It is a strange fact that we do not understand how the larger model of language (LLM) actually works. We designed them. We made them. We trained them. But their internal works are widely mysterious. Well, they were. Now thanks to something it is less true Anthropic’s new research It was infected with a mental scanning technique and helps explain why chatboats deceive and are terrible with numbers.
The problem is that when we understand a model, we do not know how all the Zillen is weight and parameters, the relationship between the data within the model, which comes out of the training process, in fact gives rise to the fact that it is visible to the Jokjent Output.
“Open a large model of language and what you will see are billions of parameters,” says Joshua Batson, a research scientist at Entropic. MIT Technology Review), What will you get if you look inside the black box that is a fully trained AI model. He noted, “It’s not bright.”
To understand what is happening in fact, anthropic researchers developed a new technique, called the circuit tracing, so that the step -by -step decision -making process can be tracked. He then applied it to his Claude 3.5 Hyco LLM.
Anthropic says his vision was influenced by mental scanning techniques that are used in neuro science and can identify the components of the model that are active at different times. In other words, this is a bit like a brain scanner in which parts of the brain are firing during the academic process.
Anthropic made many interesting discoveries using this approach, at least not that LLMS in basic mathematics are so terrifying. “Saying to add 36 and 59 from the cloud, and this model will pass in relation to strange steps, including adding to the selection of first estimated values ​​(add 40ish and 60 Yash, add 57ish and 36ish). The end of its process, with a cost of 92, is with it, with a cost of 92, with it, with a focus on it, with a focus on it, with a cost of 92, with it. 95, “MIT Article describes.
But here’s the active butt. If you ask Claude how he got the correct answer to 95, it would apparently tell you, “I added them (6+9 = 15), took 1, then added 10s (3+5+1 = 9), resulting in 95.” But this in fact reflects the joint responses in his training data that contrary to the amount he could be completed, what he did in reality.
In other words, not only does the model use a very strange way to do mathematics, but you can’t trust what he has done right now. This is important and it shows that model outpts cannot be relied on when designing guards for AI. Their internal works also need to be understood.
Another amazing result of the research is that they do not do LLMs, as is widely assumed, just work by predicting the next word. How Claude created a poetry couple, finding out that Anthropic found that he chose the word poetry at the end of the first verses, then filled the rest of the line.
“The planning thing in the poems blown me,” Batson says. “Instead of trying to understand poetry at the very last moment, he knows where it is going.”
Anthropic also found it, among other things, that the cloud “sometimes thinks in a theoretical place that is shared between languages, it is suggested that it contains a kind of universal ‘language’.”

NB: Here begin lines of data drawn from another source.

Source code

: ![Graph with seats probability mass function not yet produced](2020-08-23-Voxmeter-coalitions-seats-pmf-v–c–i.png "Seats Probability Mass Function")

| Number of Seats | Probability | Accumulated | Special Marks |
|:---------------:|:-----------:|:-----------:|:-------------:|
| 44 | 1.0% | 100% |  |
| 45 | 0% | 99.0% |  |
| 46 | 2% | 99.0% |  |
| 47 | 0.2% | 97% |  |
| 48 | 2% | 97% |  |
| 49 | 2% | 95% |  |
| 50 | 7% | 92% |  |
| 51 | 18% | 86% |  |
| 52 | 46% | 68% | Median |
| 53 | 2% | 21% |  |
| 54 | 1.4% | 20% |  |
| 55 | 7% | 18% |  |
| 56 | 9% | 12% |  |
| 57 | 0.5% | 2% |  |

Anyone, with this research, has to make a long journey. According to Anthropic, “Currently we try a few hours of human efforts to understand the circuits we see, even on only tens of words.” And research does not show how the structure inside the LLM is formed at first place.
But it has highlighted at least some parts that these strange mysterious AI creatures – we have created but do not understand – work practically. And this should be a good thing.